**The task:** Continue the article on macronutrients from its final sentence.

Macronutrients: the Importance of Carbohydrate, Protein, and Fat
WHAT ARE MACRONUTRIENTS?
Macronutrients are nutrients that provide calories or energy. Nutrients are substances needed for growth, metabolism, and for other body functions. Since “macro” means large, macronutrients are nutrients needed in large amounts. There are three macronutrients:
While each of these macronutrients provides calories, the amount of calories that each one provides varies.
Carbohydrate provides 4 calories per gram.
Protein provides 4 calories per gram.
Fat provides 9 calories per gram.
This means that if you looked at the Nutrition Facts label of a product and it said 12 grams of carbohydrate, 0 grams of fat, and 0 grams of protein per serving, you would know that this food has about 48 calories per serving (12 grams carbohydrate multiplied by 4 calories for each gram of carbohydrate = 48 calories).
Besides carbohydrate, protein, and fat the only other substance that provides calories is alcohol. Alcohol provides 7 calories per gram. Alcohol, however, is not a macronutrient because we do not need it for survival.
WHY DO WE NEED CARBOHYDRATES?
Carbohydrates are the macronutrient that we need in the largest amounts. According to the Dietary Reference Intakes published by the USDA, 45% - 65% of calories should come from carbohydrate. We need this amount of carbohydrate because:
- Carbohydrates are the body’s main source of fuel.
- Carbohydrates are easily used by the body for energy.
- All of the tissues and cells in our body can use glucose for energy.
- Carbohydrates are needed for the central nervous system, the kidneys, the brain, the muscles (including the heart) to function properly.
- Carbohydrates can be stored in the muscles and liver and later used for energy.

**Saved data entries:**
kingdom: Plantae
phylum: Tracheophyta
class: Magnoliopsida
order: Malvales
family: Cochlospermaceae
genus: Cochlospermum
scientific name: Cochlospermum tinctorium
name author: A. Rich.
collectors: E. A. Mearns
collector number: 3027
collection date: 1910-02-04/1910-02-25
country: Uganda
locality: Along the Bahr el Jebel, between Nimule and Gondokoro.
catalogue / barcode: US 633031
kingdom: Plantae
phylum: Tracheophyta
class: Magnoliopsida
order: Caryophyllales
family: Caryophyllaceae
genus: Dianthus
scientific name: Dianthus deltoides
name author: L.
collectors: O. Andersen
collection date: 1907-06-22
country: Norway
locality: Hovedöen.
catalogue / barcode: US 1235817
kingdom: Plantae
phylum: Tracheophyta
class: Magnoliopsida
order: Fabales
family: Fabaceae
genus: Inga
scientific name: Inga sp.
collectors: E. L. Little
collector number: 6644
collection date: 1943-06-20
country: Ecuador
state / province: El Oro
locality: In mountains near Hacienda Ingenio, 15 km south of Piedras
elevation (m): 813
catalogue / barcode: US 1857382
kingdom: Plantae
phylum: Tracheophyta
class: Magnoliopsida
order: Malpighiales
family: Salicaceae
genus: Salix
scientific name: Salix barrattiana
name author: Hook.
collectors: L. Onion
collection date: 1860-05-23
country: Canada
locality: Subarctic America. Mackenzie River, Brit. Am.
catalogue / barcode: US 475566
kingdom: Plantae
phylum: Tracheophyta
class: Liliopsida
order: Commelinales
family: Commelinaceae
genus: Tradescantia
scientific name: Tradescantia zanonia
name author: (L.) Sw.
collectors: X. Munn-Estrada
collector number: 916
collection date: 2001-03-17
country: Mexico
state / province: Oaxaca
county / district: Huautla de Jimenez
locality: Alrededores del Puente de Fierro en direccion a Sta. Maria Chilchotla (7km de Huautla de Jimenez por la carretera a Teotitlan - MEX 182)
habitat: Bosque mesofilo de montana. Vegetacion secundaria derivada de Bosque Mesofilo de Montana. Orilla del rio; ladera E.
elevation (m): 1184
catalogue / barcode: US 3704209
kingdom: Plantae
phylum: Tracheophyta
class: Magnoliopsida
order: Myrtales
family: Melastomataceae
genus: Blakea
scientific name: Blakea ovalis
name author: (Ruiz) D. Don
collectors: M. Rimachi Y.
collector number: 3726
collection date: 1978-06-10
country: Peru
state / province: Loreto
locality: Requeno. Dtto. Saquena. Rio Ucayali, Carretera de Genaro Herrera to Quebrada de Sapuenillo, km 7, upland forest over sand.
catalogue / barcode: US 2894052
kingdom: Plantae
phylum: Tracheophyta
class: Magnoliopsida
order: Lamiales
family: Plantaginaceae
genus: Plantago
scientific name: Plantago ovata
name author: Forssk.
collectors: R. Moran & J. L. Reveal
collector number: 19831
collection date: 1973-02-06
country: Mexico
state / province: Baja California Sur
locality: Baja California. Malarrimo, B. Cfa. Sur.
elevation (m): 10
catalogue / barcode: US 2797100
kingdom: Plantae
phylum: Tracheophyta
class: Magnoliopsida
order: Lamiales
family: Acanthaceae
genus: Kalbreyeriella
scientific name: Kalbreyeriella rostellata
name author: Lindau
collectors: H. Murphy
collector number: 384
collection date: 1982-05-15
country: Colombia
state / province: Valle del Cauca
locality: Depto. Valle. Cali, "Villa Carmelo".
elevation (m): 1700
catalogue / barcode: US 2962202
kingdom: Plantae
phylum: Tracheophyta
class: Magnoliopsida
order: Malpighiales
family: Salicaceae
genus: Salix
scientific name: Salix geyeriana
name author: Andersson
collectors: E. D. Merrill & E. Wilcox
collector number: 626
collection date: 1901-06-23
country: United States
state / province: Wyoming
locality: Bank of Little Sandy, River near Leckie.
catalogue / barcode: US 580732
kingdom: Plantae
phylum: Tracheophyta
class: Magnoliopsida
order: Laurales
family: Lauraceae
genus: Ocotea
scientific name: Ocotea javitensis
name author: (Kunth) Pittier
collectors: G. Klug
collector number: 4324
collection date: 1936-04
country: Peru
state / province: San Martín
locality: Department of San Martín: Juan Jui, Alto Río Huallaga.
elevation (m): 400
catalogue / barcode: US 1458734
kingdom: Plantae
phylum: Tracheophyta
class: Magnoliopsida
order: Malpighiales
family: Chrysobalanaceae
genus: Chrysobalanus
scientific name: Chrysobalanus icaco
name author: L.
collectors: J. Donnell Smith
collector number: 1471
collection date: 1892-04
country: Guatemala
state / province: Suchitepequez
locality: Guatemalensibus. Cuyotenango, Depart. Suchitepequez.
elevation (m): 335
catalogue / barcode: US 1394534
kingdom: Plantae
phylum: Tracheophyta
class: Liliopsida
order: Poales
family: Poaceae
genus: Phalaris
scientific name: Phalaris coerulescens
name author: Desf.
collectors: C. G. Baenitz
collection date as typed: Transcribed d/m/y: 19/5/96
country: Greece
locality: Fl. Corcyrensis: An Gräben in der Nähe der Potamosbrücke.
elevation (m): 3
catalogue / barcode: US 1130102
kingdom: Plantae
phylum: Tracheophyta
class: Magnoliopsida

**Final answer:**
- Carbohydrates are important in intestinal health and waste elimination.
- Carbohydrates are mainly found in starchy foods (like grain and potatoes), fruits, milk, and yogurt. Other foods like vegetables, beans, nuts, seeds and cottage cheese contain carbohydrates, but in lesser amounts.
Fiber refers to certain types of carbohydrates that our body cannot digest. These carbohydrates pass through the intestinal tract intact and help to move waste out of the body. Diets that are low in fiber have been shown to cause problems such as constipation and hemorrhoids and to increase the risk for certain types of cancers such as colon cancer. Diets high in fiber; however, have been shown to decrease risks for heart disease, obesity, and they help lower cholesterol. Foods high in fiber include fruits, vegetables, and whole grain products.
WHY DO WE NEED PROTEIN?
According to the Dietary Reference Intakes published by the USDA 10% - 35% of calories should come from protein. Most Americans get plenty of protein, and easily meet this need by consuming a balanced diet. We need protein for:
- Growth (especially important for children, teens, and pregnant women)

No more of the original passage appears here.